Please pull out each line of the entries below that contains the string "What". Uppercase and lowercase count as different.

─── EXTRACTED RECORDS ───

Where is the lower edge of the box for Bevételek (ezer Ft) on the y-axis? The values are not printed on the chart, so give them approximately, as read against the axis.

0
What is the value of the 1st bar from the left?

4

───
─── EXTRACTED RECORDS ───

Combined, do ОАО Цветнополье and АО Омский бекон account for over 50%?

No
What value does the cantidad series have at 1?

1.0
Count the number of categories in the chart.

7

───
─── EXTRACTED RECORDS ───

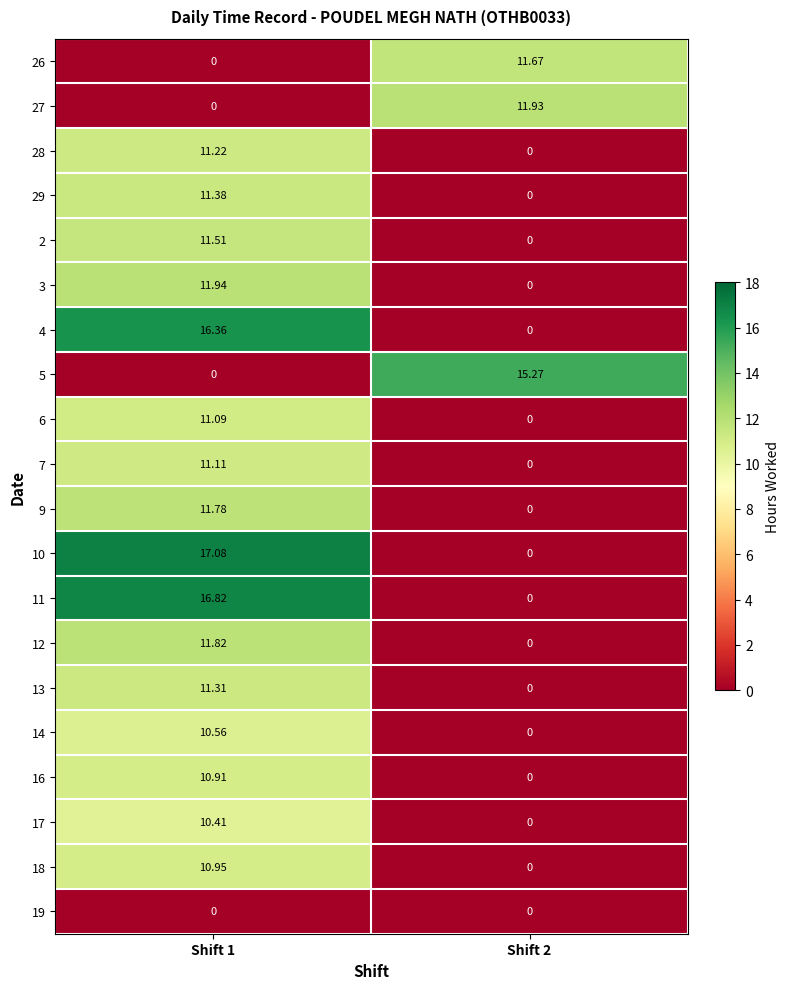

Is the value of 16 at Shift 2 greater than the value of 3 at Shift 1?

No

───

#### ANSWER TO THIS TASK
What is the value of the 1st bar from the left?
What value does the cantidad series have at 1?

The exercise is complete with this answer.